Lambda Ceti

Observation data Epoch J2000 Equinox ICRS
- Constellation: Cetus
- Right ascension: 02^{h} 59^{m} 42.893^{s}
- Declination: +08° 54′ 26.589″
- Apparent magnitude (V): 4.71

Characteristics
- Spectral type: B6III
- U−B color index: −0.471
- B−V color index: −0.109±0.006

Astrometry
- Radial velocity (R_{v}): 10.2±2.8 km/s
- Proper motion (μ): RA: 8.382 mas/yr Dec.: −16.385 mas/yr
- Parallax (π): 7.3207±0.1451 mas
- Distance: 446 ± 9 ly (137 ± 3 pc)
- Absolute magnitude (M_{V}): −1.52

Details
- Mass: 5.01±0.05 M_{☉}
- Radius: 5.4 R_{☉}
- Luminosity: 652 L_{☉}
- Temperature: 13,940±710 K
- Rotational velocity (v sin i): 131 km/s
- Age: 100-125 Myr
- Other designations: Menkar, λ Cet, 91 Cet, BD+08°455, FK5 1083, HD 18604, HIP 13954, HR 896, SAO 110889

Database references
- SIMBAD: data

= Lambda Ceti =

Star in the constellation Cetus

Lambda Ceti is a star in the equatorial constellation of Cetus.
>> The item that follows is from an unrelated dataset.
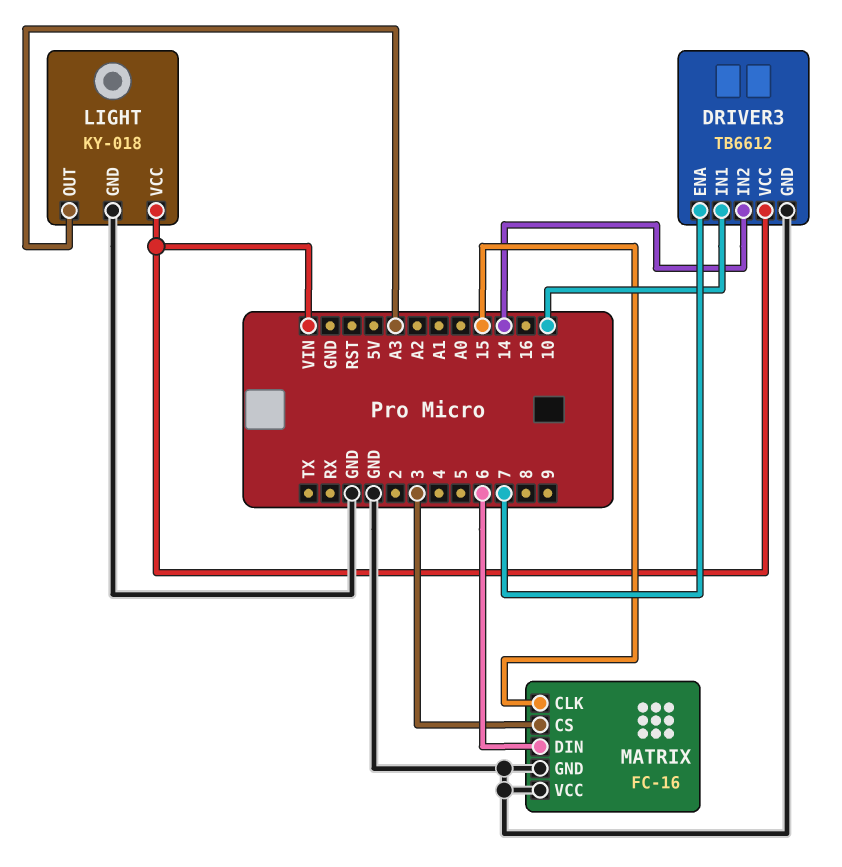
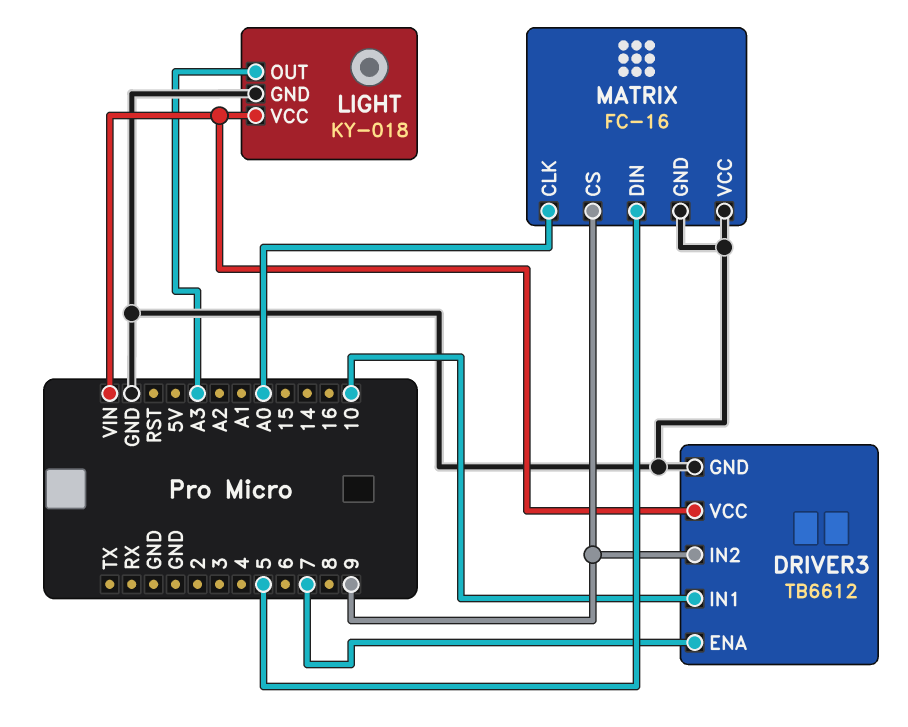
DRIVER3 pin IN2: 14 -> 9
MATRIX pin CLK: 15 -> A0
MATRIX pin CS: 3 -> 9
MATRIX pin DIN: 6 -> 5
Its name is a Bayer designation that is Latinized from λ Ceti, and abbreviated Lambda Cet or λ Cet. Historically, the star bore the traditional name Menkar, although today that name is more commonly associated with α Ceti. With an apparent visual magnitude of 4.71, it is faintly visible to the naked eye. Based on parallax measurement of 7.32 mas as seen from Earth, it is located at a distance of approximately 446 ly from the Sun. The star is drifting further away with a line of sight velocity component of 10 km/s.

This star, along with α Cet (Menkar), γ Cet (Kaffaljidhma), δ Cet, μ Cet, ξ^{1} Cet and ξ^{2} Cet were Al Kaff al Jidhmah, "the Part of a Hand".

In Chinese, 天囷 (Tiān Qūn), meaning Circular Celestial Granary, refers to an asterism consisting of λ Ceti, α Ceti, κ^{1} Ceti, μ Ceti, ξ^{1} Ceti, ξ^{2} Ceti, ν Ceti, γ Ceti, δ Ceti, 75 Ceti, 70 Ceti, 63 Ceti and 66 Ceti. Consequently, the Chinese name for λ Ceti itself is 天囷三 (Tiān Qūn sān, the Third Star of Circular Celestial Granary.)

Lambda Ceti is a blue giant star with stellar classification B6III. It is an estimated 100-125 million years old, and is spinning rapidly with a projected rotational velocity of 131 km/s. It has five times the mass of the Sun and 5.4 times the Sun's radius. The star is radiating 920 times the Sun's luminosity at an effective temperature of 13,940 K.